TASKS TO CARRY OUT ::
1) According to the 4D printing text, what did the scientists 3D-print to demonstrate their hydrogel?
2) Echo the passage of the 4D printing text between "Researchers at the" and "and self-assembling macrostructures.", inclusive.

Researchers at the University of Wollongong, Australia have created a 3D printer-compatible hydrogel that is mechanically tough and able to repeatedly change shape in response to water temperature. The scientists have demonstrated the technology by 3D-printing an autonomous water valve, but the material could also be used to create soft robots, custom designed sensors and self-assembling macrostructures.
The aim of so-called "4D printing" is to extend additive manufacturing to the dimension of time. The idea is to create 3D-printed objects using special materials that are sensitive to heat, water or pressure that can autonomously change shape in very specific, purposeful ways in response to environmental conditions, long after they’ve come out of the printer. In some cases, the objects can even revert back to their original shape.
Examples of 4D printing have included simple self-assembling bodies that fold together when baked, polymers that bend into shape in response to water, heat or pressure, and smart strands inspired by self-assembling nanostructures. Admittedly, 4D printing is far from practical in its current iteration, but the technology is very young and will likely take big steps forward as 3D printing becomes more accessible.

RAW DATA ::
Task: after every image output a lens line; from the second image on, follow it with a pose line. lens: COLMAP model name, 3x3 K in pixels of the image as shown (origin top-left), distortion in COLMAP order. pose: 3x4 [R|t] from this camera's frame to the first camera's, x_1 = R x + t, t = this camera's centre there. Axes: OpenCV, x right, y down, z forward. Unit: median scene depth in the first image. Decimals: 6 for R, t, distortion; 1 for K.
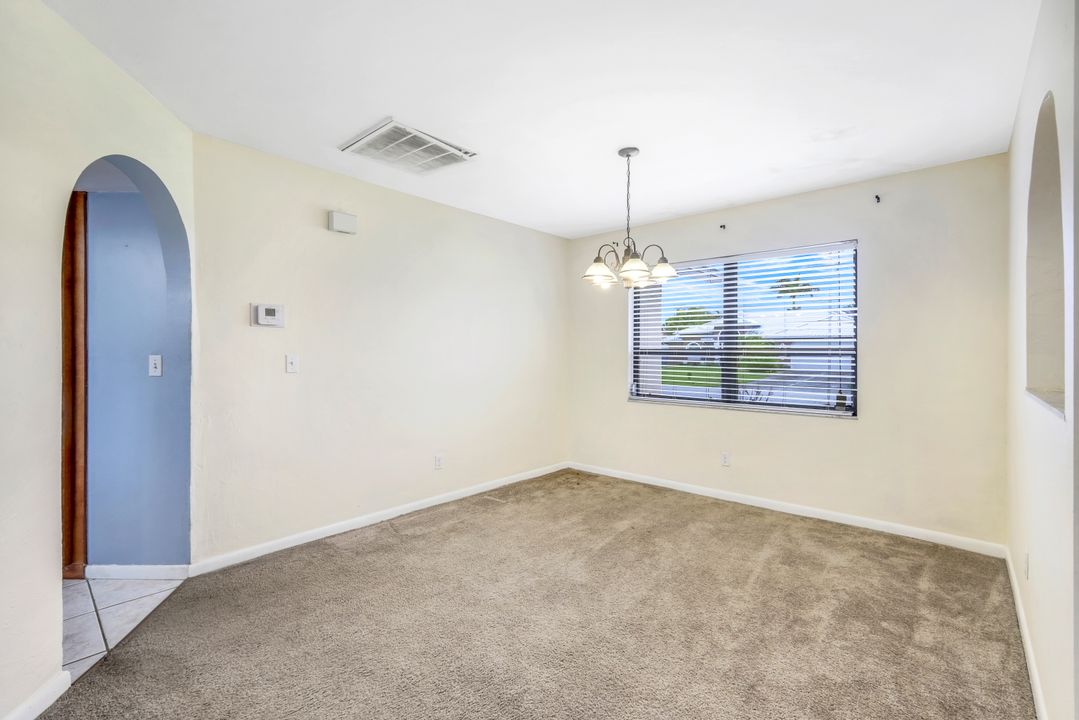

RESULTS OF THE TASKS ::
1) An autonomous water valve.

2)
Researchers at the University of Wollongong, Australia have created a 3D printer-compatible hydrogel that is mechanically tough and able to repeatedly change shape in response to water temperature. The scientists have demonstrated the technology by 3D-printing an autonomous water valve, but the material could also be used to create soft robots, custom designed sensors and self-assembling macrostructures.